Massachusetts Looks to Turn Over New Leaf on Pot
Massachusetts Looks to Turn Over New Leaf on Pot August 14, 2008
O’Ryan Johnson Boston Herald
An overwhelming number of Bay Staters replying to a Suffolk University/WHDH Ch. 7 poll say the state’s marijuana laws should go up in smoke.
The poll regarding questions set to appear on the Nov. 4 ballot shows that 72 percent of Greater Boston residents favor snuffing out criminal penalties for suspects carrying less than an ounce of pot, and replacing them with civil fines. Under the measure, a person stopped with marijuana would be given a $100 ticket and forced to forfeit the drug
"The public may be signaling that pursuing small-time marijuana users is a waste of taxpayer resources," said David Paleologos, director of the Political Research Bureau at Suffolk University. "This issue suggests there is a libertarian streak in the thinking of the Massachusetts voter."

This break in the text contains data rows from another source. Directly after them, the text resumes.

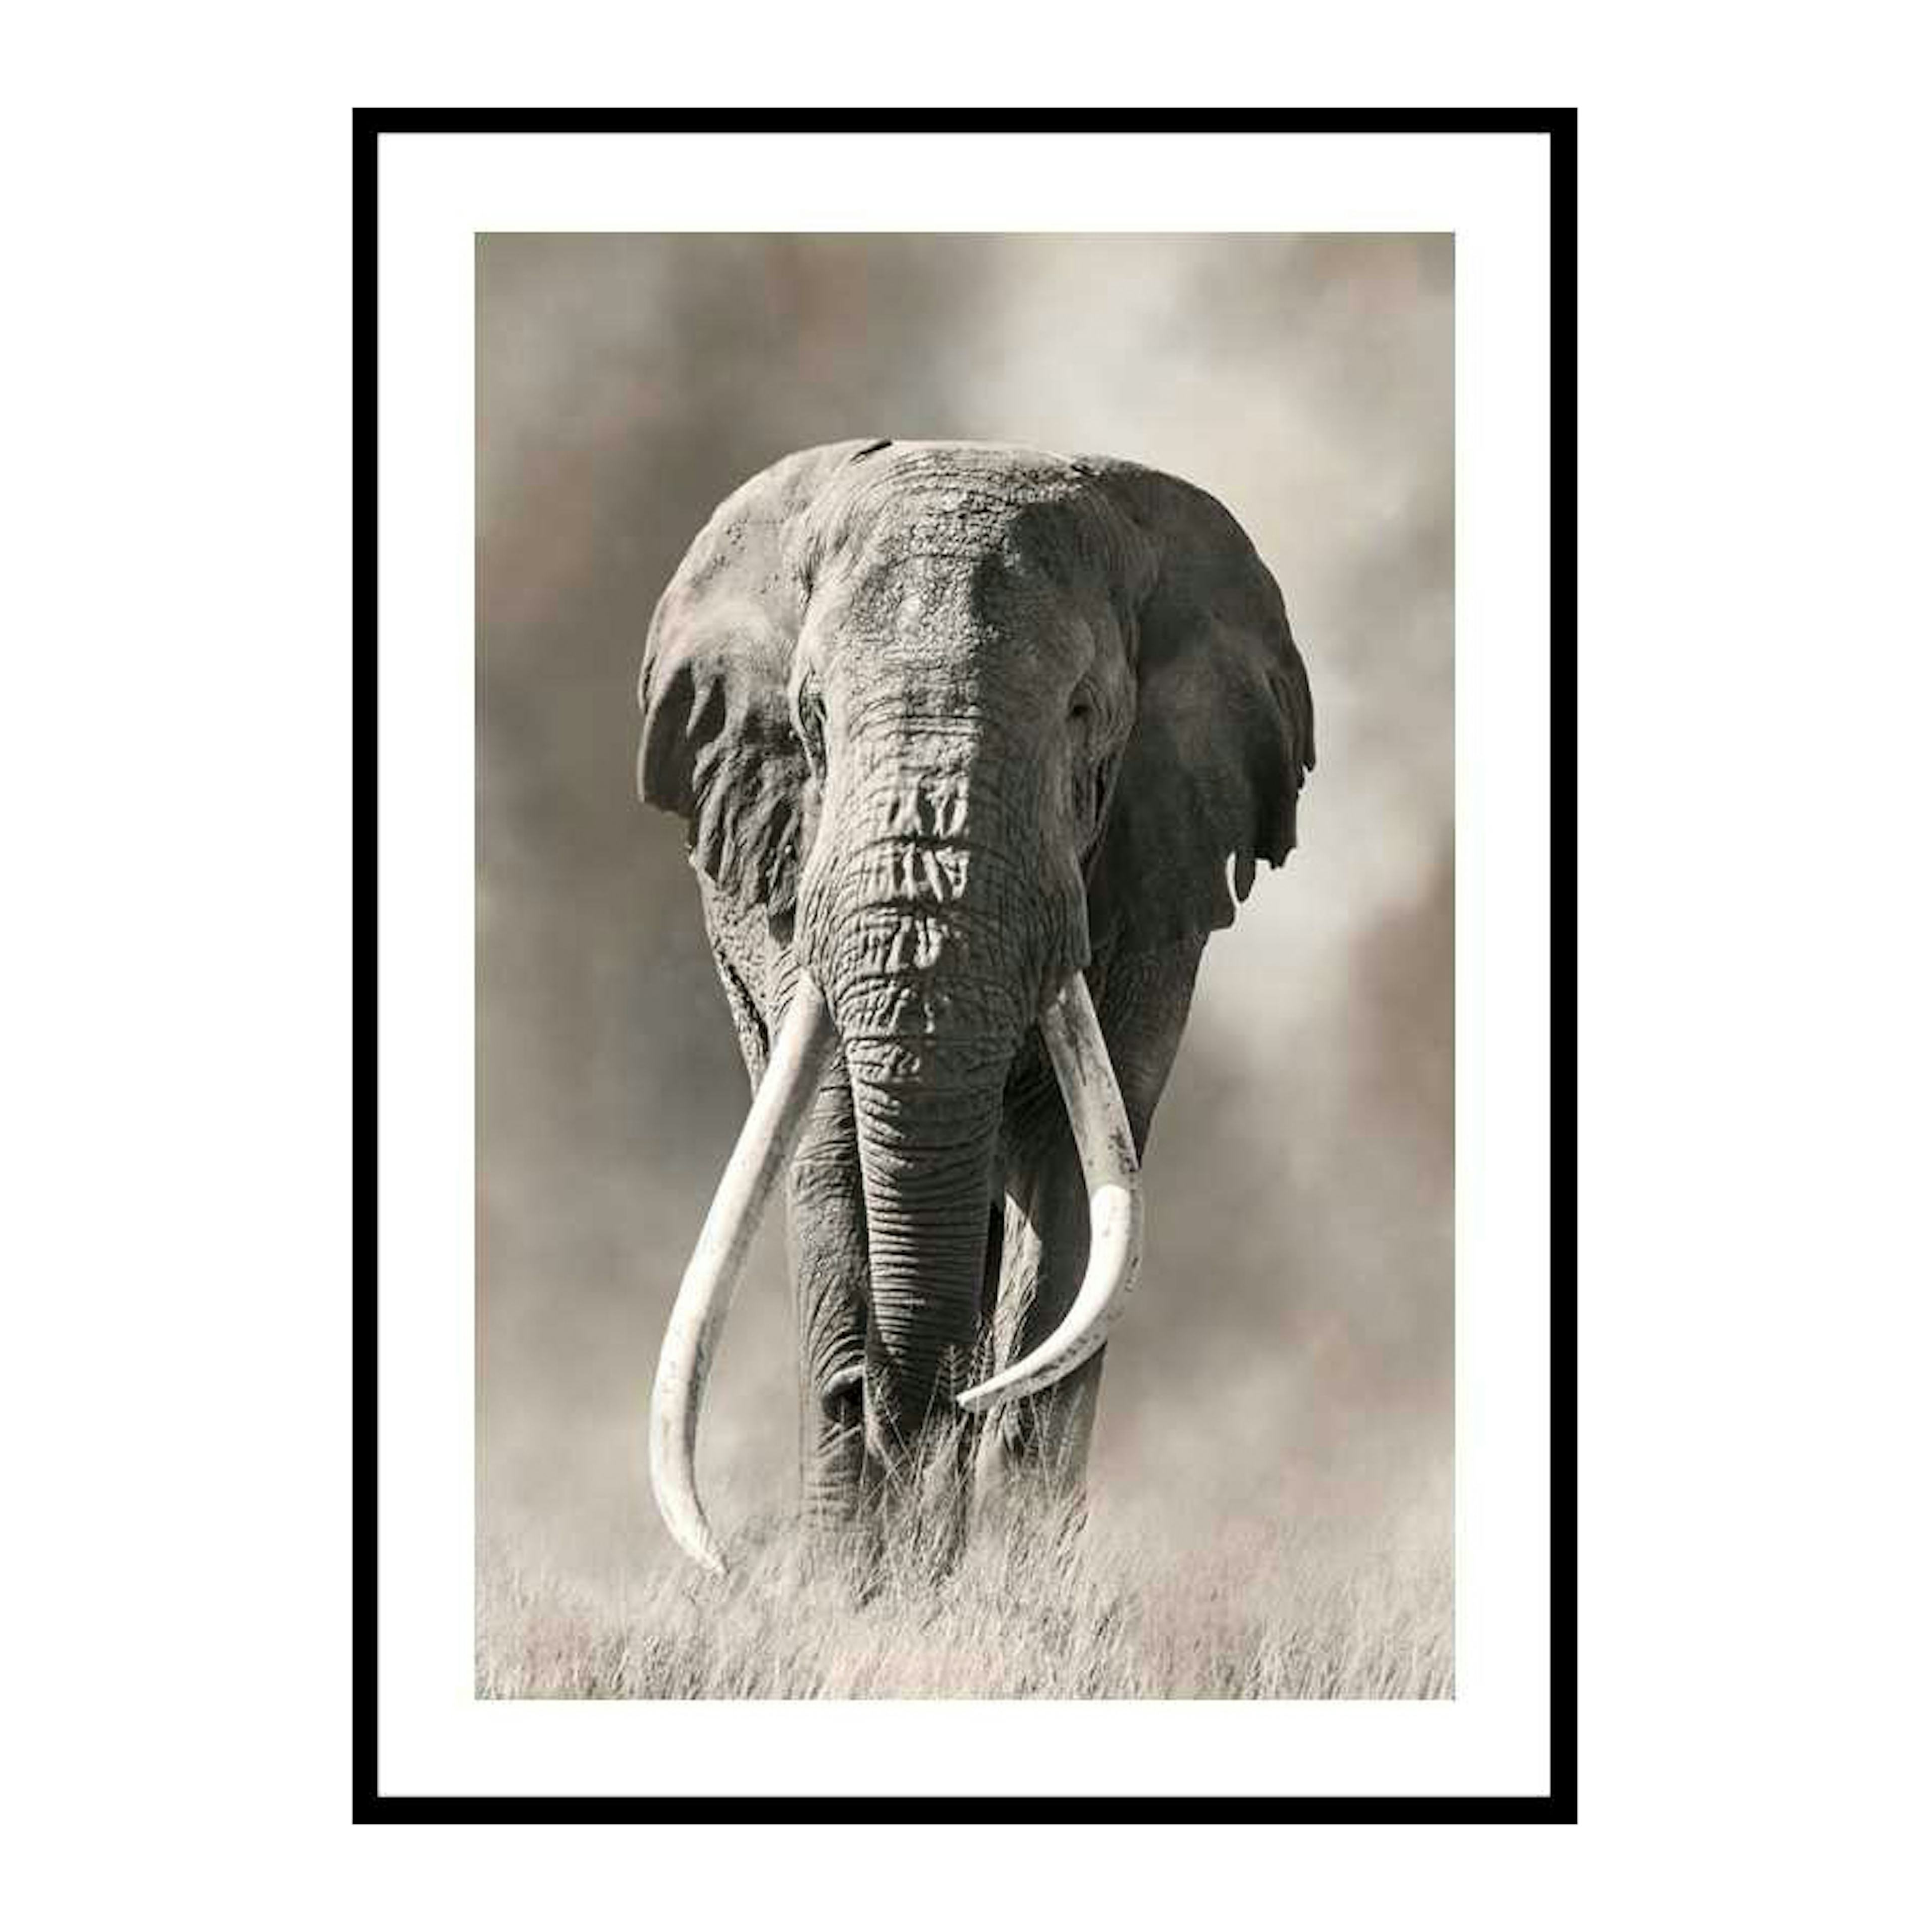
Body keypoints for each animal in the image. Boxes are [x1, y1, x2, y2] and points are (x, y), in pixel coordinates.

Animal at [637, 439, 1314, 1575]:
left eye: (1084, 717)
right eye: (813, 721)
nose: (885, 1399)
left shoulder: (1153, 875)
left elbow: (1082, 1182)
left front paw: (1010, 1577)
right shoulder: (793, 874)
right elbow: (830, 1151)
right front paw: (852, 1583)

The poll also found lingering resentment toward former Gov. Mitt Romney. State residents would reject likely Republican presidential nominee John McCain more heartily if he chose his former rival Romney as his running mate. The poll shows that 41 percent would be less likely to vote for a McCain/Romney ticket, while 24 percent were unswayed.
Bay Staters were also icy toward a ballot measure aimed at abolishing the income tax, with 50 percent opposed to eliminating income tax, and 15 percent undecided.
The pollsters gathered the data from 400 state residents who were contacted between July 31 and Aug. 3.